Schmidt's job at Google was to provide "adult supervision" to Larry and
Sergey, and keep on top of the executive functions of a publicly listed
company.

There is no reason to assume he wouldn't do a good job at that with Apple,
leaving folks like Jony to be visionaries.

------
jackowayed
Finally.

Sticking with HTML5 for most stuff was a good idea in theory. It uses less
resources (and they already have tons of people that can do JS and HTML),
promotes HTML5, means they don't have to deal with Apple's BS, etc.

But the apps were awful (at least as of May, when I switched from iPhone to
Android). They felt unnative, had annoying UX at times, and generally sucked.
Plus there's a lot of APIs that webapps don't have access to.

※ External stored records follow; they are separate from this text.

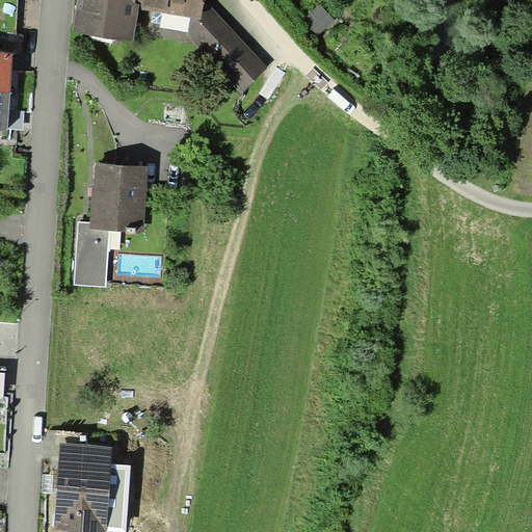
[(205,0),(77,0),(72,30),(133,43),(139,7),(191,17),(202,19),(204,5),(205,0)]
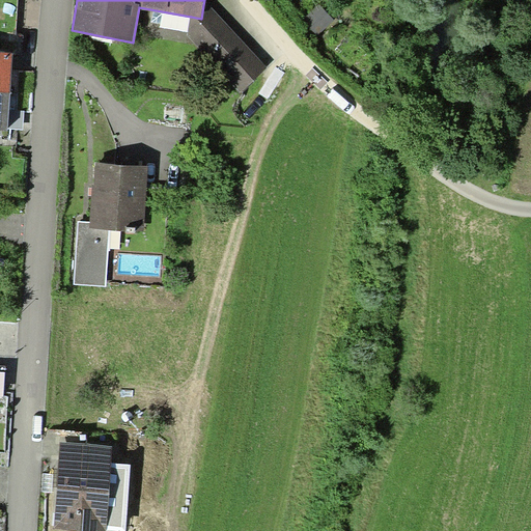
[(268,66),(208,2),(203,5),(201,19),(191,17),(188,36),(240,92),(268,66)]
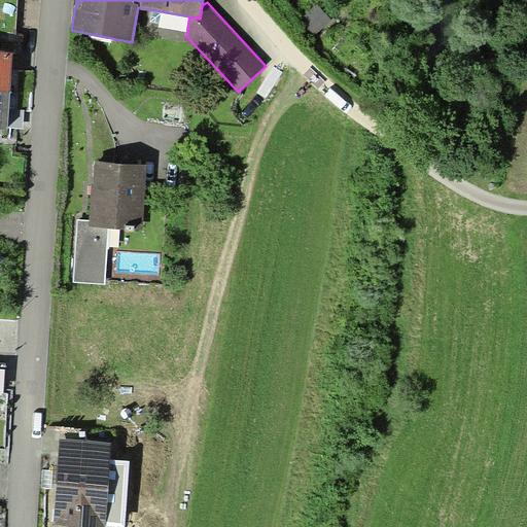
[(331,20),(317,4),(301,19),(315,35),(331,20)]
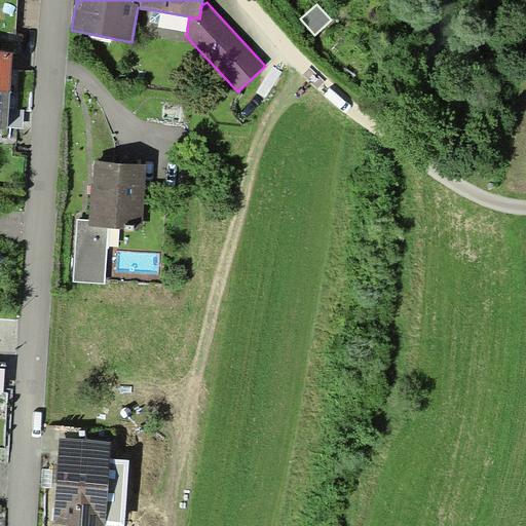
[(12,51),(0,50),(0,90),(10,91),(12,51)]
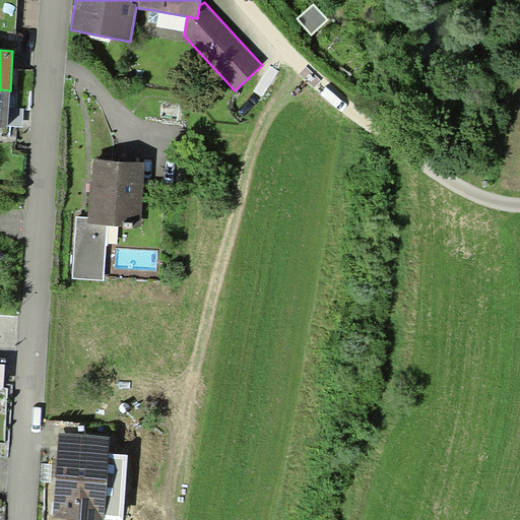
[(9,108),(10,90),(0,89),(0,126),(7,127),(8,126),(9,108)]
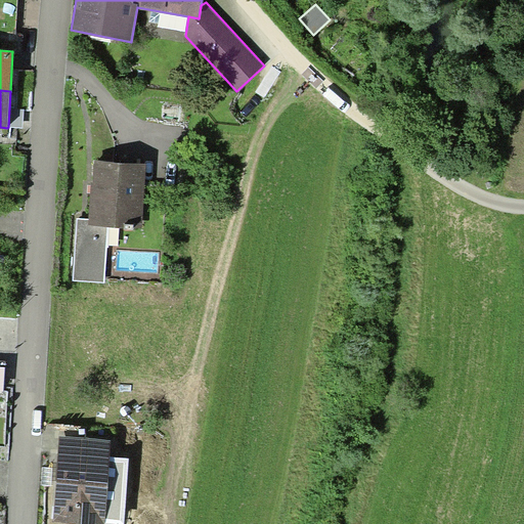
[(25,110),(9,108),(8,127),(23,128),(25,110)]
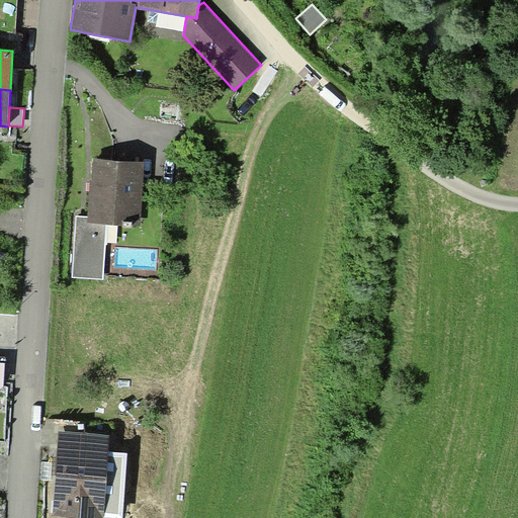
[(140,227),(143,161),(92,158),(91,180),(89,180),(86,217),(75,216),(71,278),(102,279),(104,242),(105,225),(118,226),(140,227)]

The one issue for Google is that those shitty apps might have convinced some
people to switch to Android, where the Google apps are perfect. It definitely
was a factor in my switch.

------
tezza
I've had an integrated google search app for my Nokia E71 for more than 1
year.

<http://www.google.com/mobile/nokia-s60/>

------
awakeasleep
Anyone have any thoughts on the "Many small apps including games" bit of this
article?

Sounds like Mr. Page may have started taking steps to encourage more
entrepreneurial spirit in Google. Can you imagine how fun some of those
projects will be?

------
ericmsimons
This is a good step forward. It was a mystery to me why they weren't deploying
native apps across all platforms; mobile web just doesn't give you the same
feel and functionality.

------
yarone
optimize for the user

------
wslh
At least...